Keep it SIMPLE: A Tax-Advantaged Retirement Plan Solution for Businesses

Four people looking at a computer on a table and one person looking another direction.

If your small business doesn’t offer its employees a retirement plan, you may want to consider a SIMPLE IRA. Offering a retirement plan can provide your business with valuable tax deductions and help you attract and retain employees. For a variety of reasons, this plan can be a particularly appealing option for small businesses.

What is a SIMPLE IRA?

SIMPLE stands for “savings incentive match plan for employees.” As the name implies, these plans are simple to set up and administer.
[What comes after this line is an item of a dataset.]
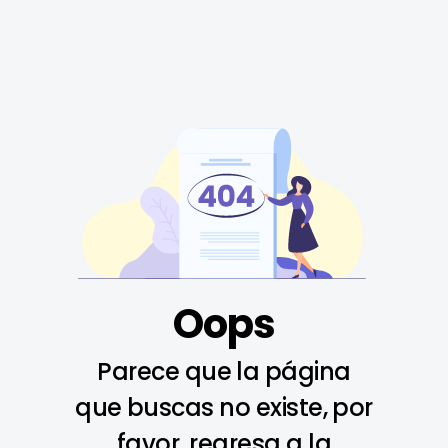
Oops
Parece que la página
que buscas no existe, por
favor, regresa a la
Unlike 401(k) plans, SIMPLE IRAs don’t require annual filings or discrimination testing.

SIMPLE IRAs are available to businesses with 100 or fewer employees. Employers must contribute and employees have the option to contribute. The contributions are pretax, and accounts can grow tax-deferred like a traditional IRA or 401(k) plan, with distributions taxed when taken in retirement.

As the employer, you can choose from two contribution options:

  1. Make a “nonelective” contribution equal to 2% of compensation for all eligible employees. You must make the contribution regardless of whether the employee contributes. compensation up to $330,000 for 2023; $305,000 for 2022 ($290,000 for 2021 and $285,000 for 2020).
  2. Match employee contributions up to 3% of compensation. Here, you contribute only if the employee contributes. This isn’t subject to the annual compensation limit.

Employees are immediately 100% vested in all SIMPLE IRA contributions.

Employee contribution limits

Any employee who has compensation of at least $5,000 in any prior two years, and is reasonably expected to earn $5,000 in the current year, can elect to have a percentage of compensation put into a SIMPLE IRA.

SIMPLE IRAs offer greater income deferral opportunities than ordinary IRAs, but lower limits than 401(k)s. An employee may contribute up to $15,500 to a SIMPLE IRA in 2023. Employees age 50 or older can also make a catch-up contribution of up to $3,500.

You’ve got options

This plan might be a good choice for your small business, but it isn’t the only option. The more complex 401(k) plan we’ve already mentioned is one alternative. Some others are a Simplified Employee Pension (SEP) and a defined-benefit pension plan. These two plans don’t allow employee contributions and have other pluses and minuses.